Concordo plenamente com o conteudo da carta e gostaria de ve-la repercutir por todo o pais e exterior. Ela retrata a verdade dos fatos. Precisamos de uma imprensa livre para que possamos voltar a ser cidadaos de primeira categoria e nao subalternos de sistemas totalitarios
Abracos, Tereza da Cruz Thompson
Luiz Prado disse…
A Folha de São Paulo é mesmo essa "coisa", fruto do autoritarismo paulistano!
Braso disse…
Parabéns Ciro, sua carta não tem o que tirar nem por, somos todos solidários, parabéns mais uma vez pela inteligencia e sensatez dessa carta e abaixo a imprensa vendida do Brasil.

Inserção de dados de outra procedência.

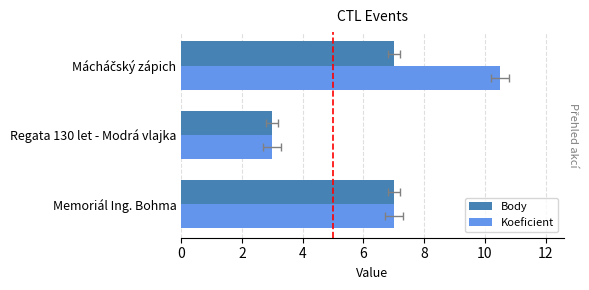

What is the difference between the maximum and second lowest values in the Koeficient series?

3.5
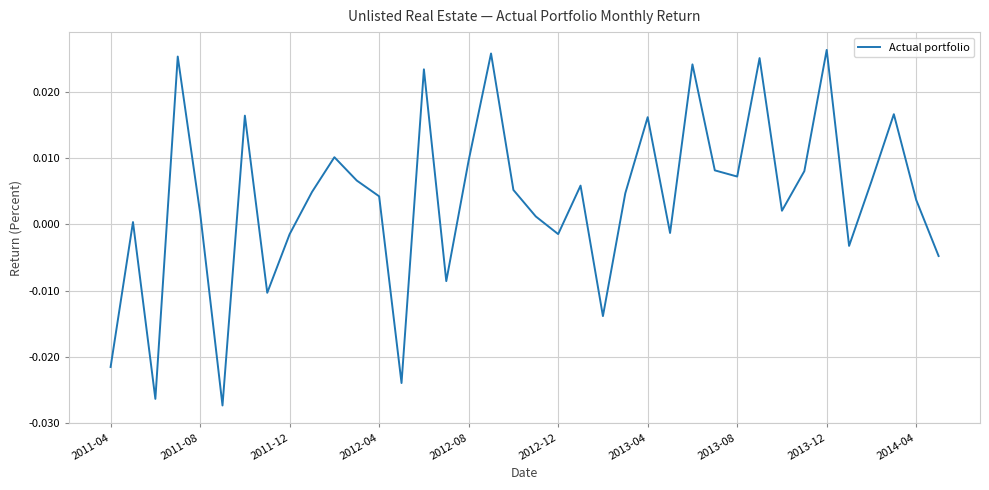

What is the difference between the maximum and minimum values?

0.1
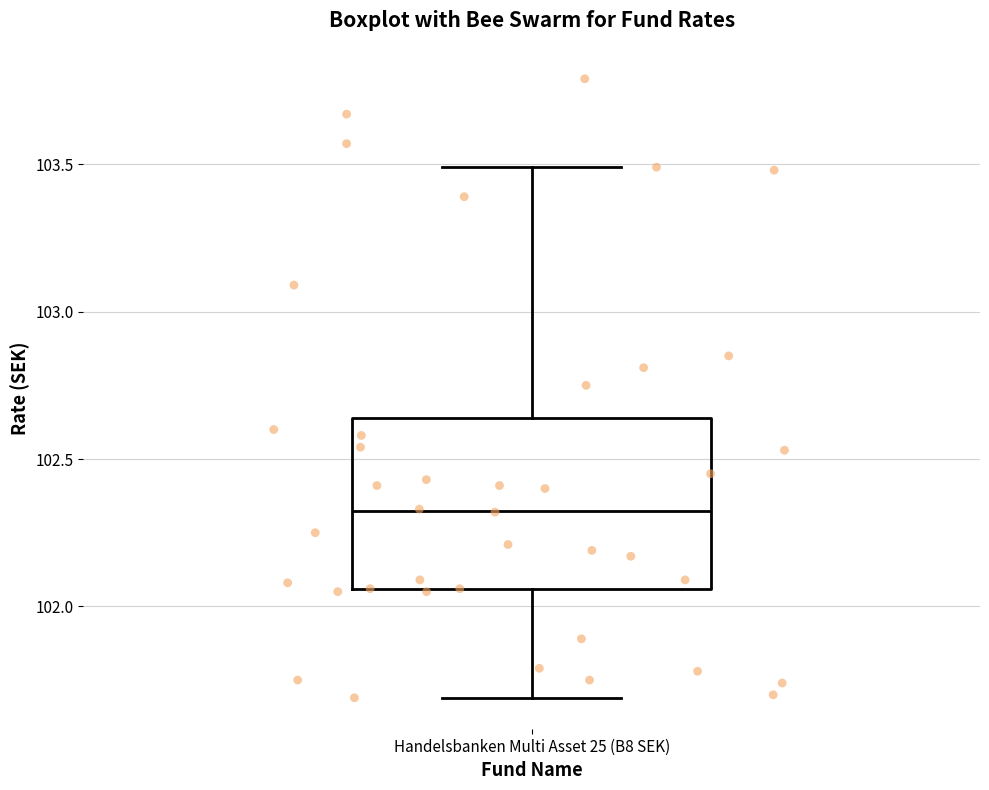

Transcribe this box plot: give where the median line is, the range the box spans, and where the two whiskers end, as read against the y-axis. The values are not printed on the chart, so give them approximately, as read against the axis.

median 102.35, box 102.05 to 102.65, whiskers 101.70 to 103.50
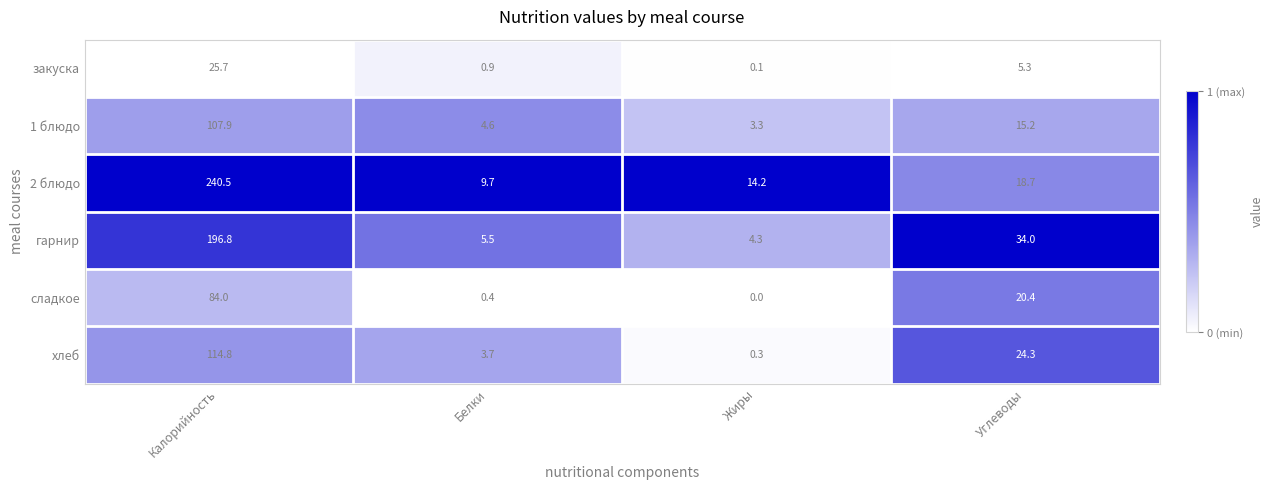

Rank the series by their maximum value, from lowest to highest.

закуска, сладкое, 1 блюдо, хлеб, гарнир, 2 блюдо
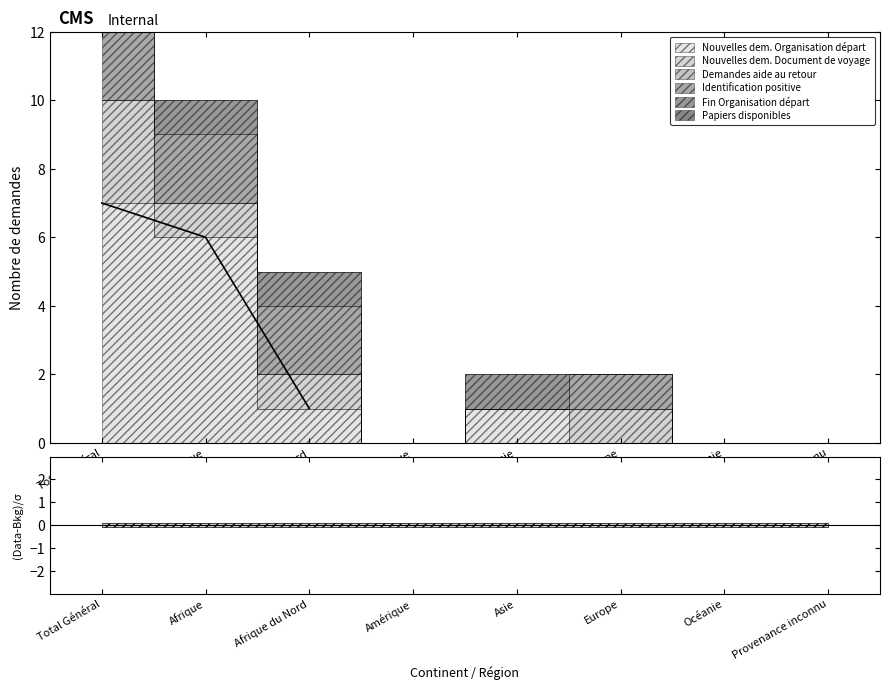

Which series has the largest range (max minus min)?

Nouvelles dem. Organisation départ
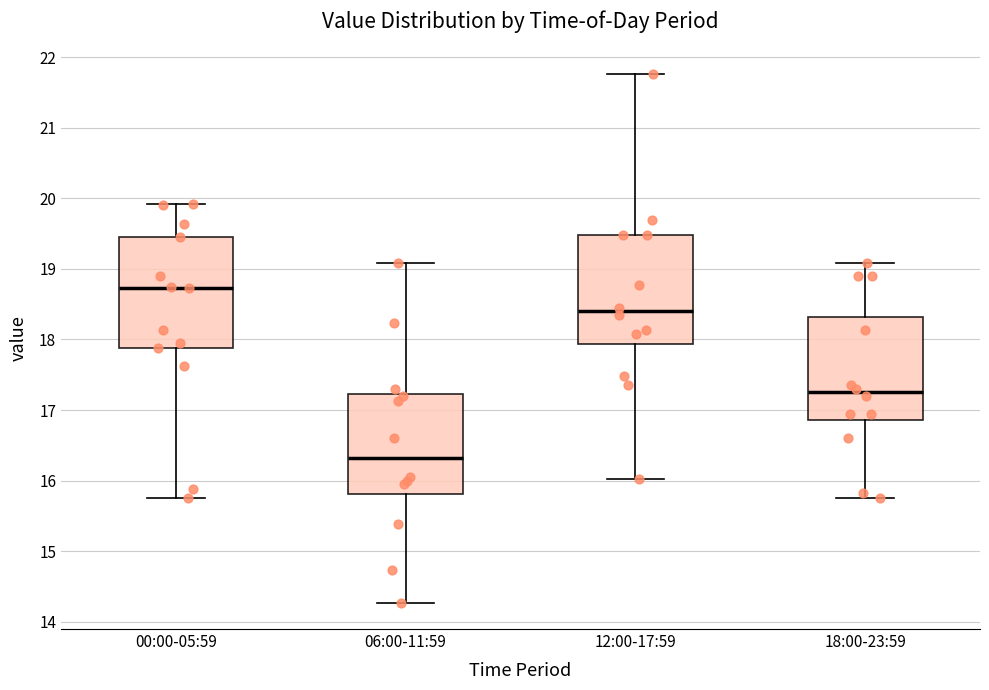

Reading left to right, read every box against the y-axis: the position of its median line, the range the box covers, and the ends of its whiskers. The values are not printed on the chart, so give them approximately, as read against the axis.

00:00-05:59: median 18.7, box 17.9 to 19.5, whiskers 15.8 to 19.9
06:00-11:59: median 16.3, box 15.8 to 17.2, whiskers 14.3 to 19.1
12:00-17:59: median 18.4, box 17.9 to 19.5, whiskers 16.0 to 21.8
18:00-23:59: median 17.3, box 16.9 to 18.3, whiskers 15.8 to 19.1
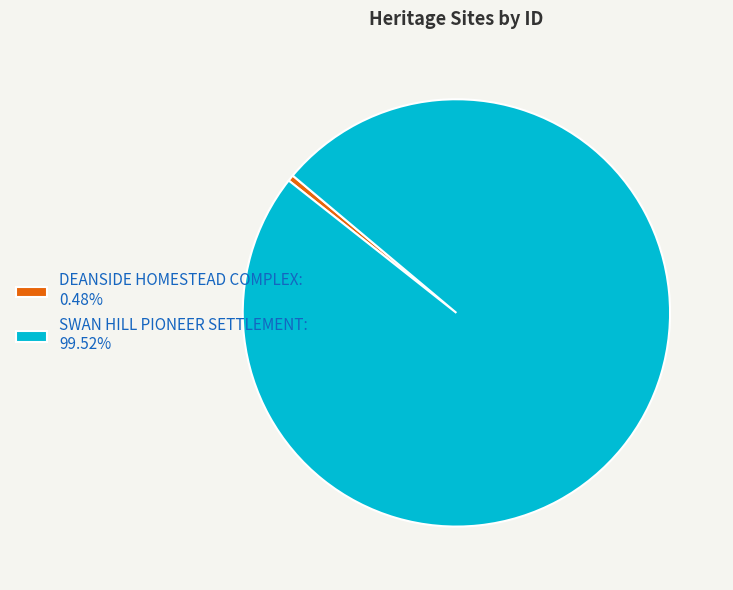

How many segments does this pie chart have?

2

Infelizmente, a verdade é que aqui no Brasil grande parte da imprensa não é confiável, pois distorce e manipula a informação, defendendo interesses particulares inconfessáveis.

Isto é péssimo para o Brasil.

Vinicius Nardi
Por uma Preservação e Desenvolvimento Justos, Sustentáveis e Eficientes
Ana disse…
Parabéns, Ciro Siqueira, pela carta.O Brasil precisa de homens decentes como você.Assim como, entre um prato de folhas de árvores e um prato de comida há diferença, você também faz a diferença. Muito obrigada!
Junior ou Juca disse…
Ciro boa tarde.
Achei desnecessaria a agressividade exagerada do seu texto. Vivemos um momento onde ter razão apenas não basta. Para o grande publico, importa muito a delicadeza ou sutileza na expressao das idéias. Sugiro pensar no assunto. Parabens pela sua importantissima atuação com relação ao tema e pela espetacular posição sobre o mesmo, afinal como vc diz, "Quem tem que preservar florestas a bem social é o Estado". Pena que as nossas lideranças ainda não abraçaram a idéia!